If there is anything to be said about people, it is that they will go to unusual lengths to fill in whatever their eyes cannot.

If a person sees an empty space, they do not like it. Their brains scour for patterns—the only way they seem to have assimilated into reality to begin with—around the absence to invent roadways of reason. For every blank must have an explanation and that explanation should be made available to them, because humans know everything.

There cannot be any blanks. There cannot be any gaps.

Gaps mean something is missing, and it seems that is what humans hate most. The not knowing; the not seeing; not understanding something in their environment creates an off-shooting pattern of curiosity and fear. They are drawn to the gaps solely due to their hatred of them, a uniqueness of 'people'.

Orochimaru disagrees. Empty space means there is more left to discover.

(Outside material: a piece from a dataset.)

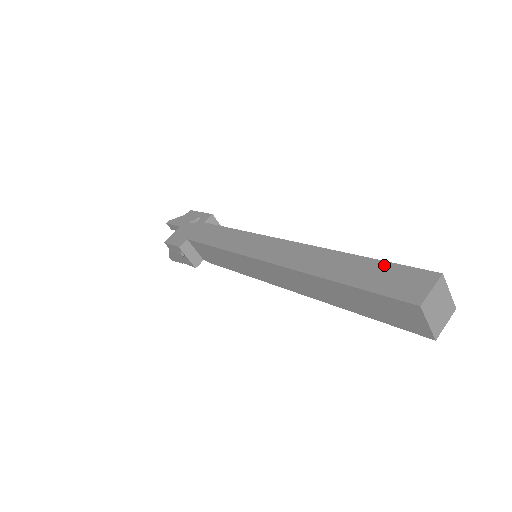
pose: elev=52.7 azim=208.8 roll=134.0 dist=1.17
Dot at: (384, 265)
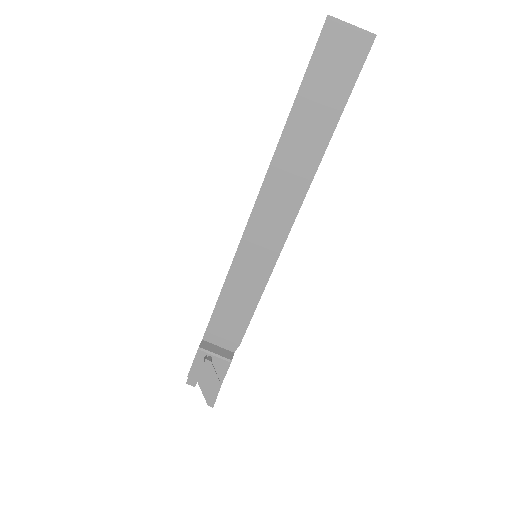
Dot at: occluded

Every person he has come across was a blank to be filled, and while the answer was not yet known to him at the time of meeting it was ever soon discovered, and thus the blank was remedied and the resulting pride reveled.

The world revealed herself so long as he asked nicely.

Orochimaru perceives gaps as opportunities whereas humans perceive gaps as failures, and that is what most chiefly sets him apart and what Orochimaru most chiefly relies on.

Because he, too, is an empty space, a particular gap that has sent his village spiraling since the day their eyes failed to see him.

And as something else far removed from humanity, Orochimaru finds that being an augur of their mysteries brings more fulfillment than every filled gap combined.


.


Sarutobi-sensei is, perhaps, the best example of human nature Orochimaru has yet to come across.

A man whose name carries a weight the person attached cannot, but no one sees that. They choose not to—as they do many a negative things.

Not seeing something can be as much a choice as witnessing it. Orochimaru discovers this when listening to people around him that turn their faces away.

Sarutobi Hiruzen can flatten the Kumogakure Spine in a single breath. They say his sweat grew into the redwoods of Fire Country after the war. Can you believe it?

He certainly cannot.

He has met Sarutobi Hiruzen and he is human through and through, nary a divine bone in his body. The first time they spoke, Orochimaru barely heard him. He talked so softly Fire's wind nearly ate it up, and this man is said to bring down mountains with words?

A difficult line to swallow, indeed.

Humans have a very odd tendency to place expectations on a person's name, relying on what they've been told instead of seeking the information out themselves. But who has the time for that? Not Konohagakure; definitely not any of her hundreds of seemingly-empty heads that stare at him in the street like they're witnessing the dead walk.

It is far more pragmatic to validate ideas that are already held. They will never understand. Orochimaru is smart enough to read the Elders' faces when he's in there.

And the person most horrified among them, the Redwoods of Fire himself:

Sarutobi Hiruzen.


.


He's strangling him on the floor with both hands. He tried kicking. It made it hurt worse. He can't move he's so scared.

He wraps his hands around Sensei's wrists and stares, slitted pupils thin as knives, sweat on his upper lip.

Sensei grits his teeth. "I'm sorry," he seethes. He spits through them. Orochimaru can't even blink.

I'm sorry, he reflexively mouths back.

The hands leave his neck with a blinding, beastly sob.

Sensei stumbles backwards, heaves, then his body winks into nothing.


.


AN: I am going through a very difficult time. I hope maybe posting some of my shorter drabbles may keep me encouraged. I plan on this being where I dump a lot of my Orochi rambles, clear or not. Maybe somebody could like them.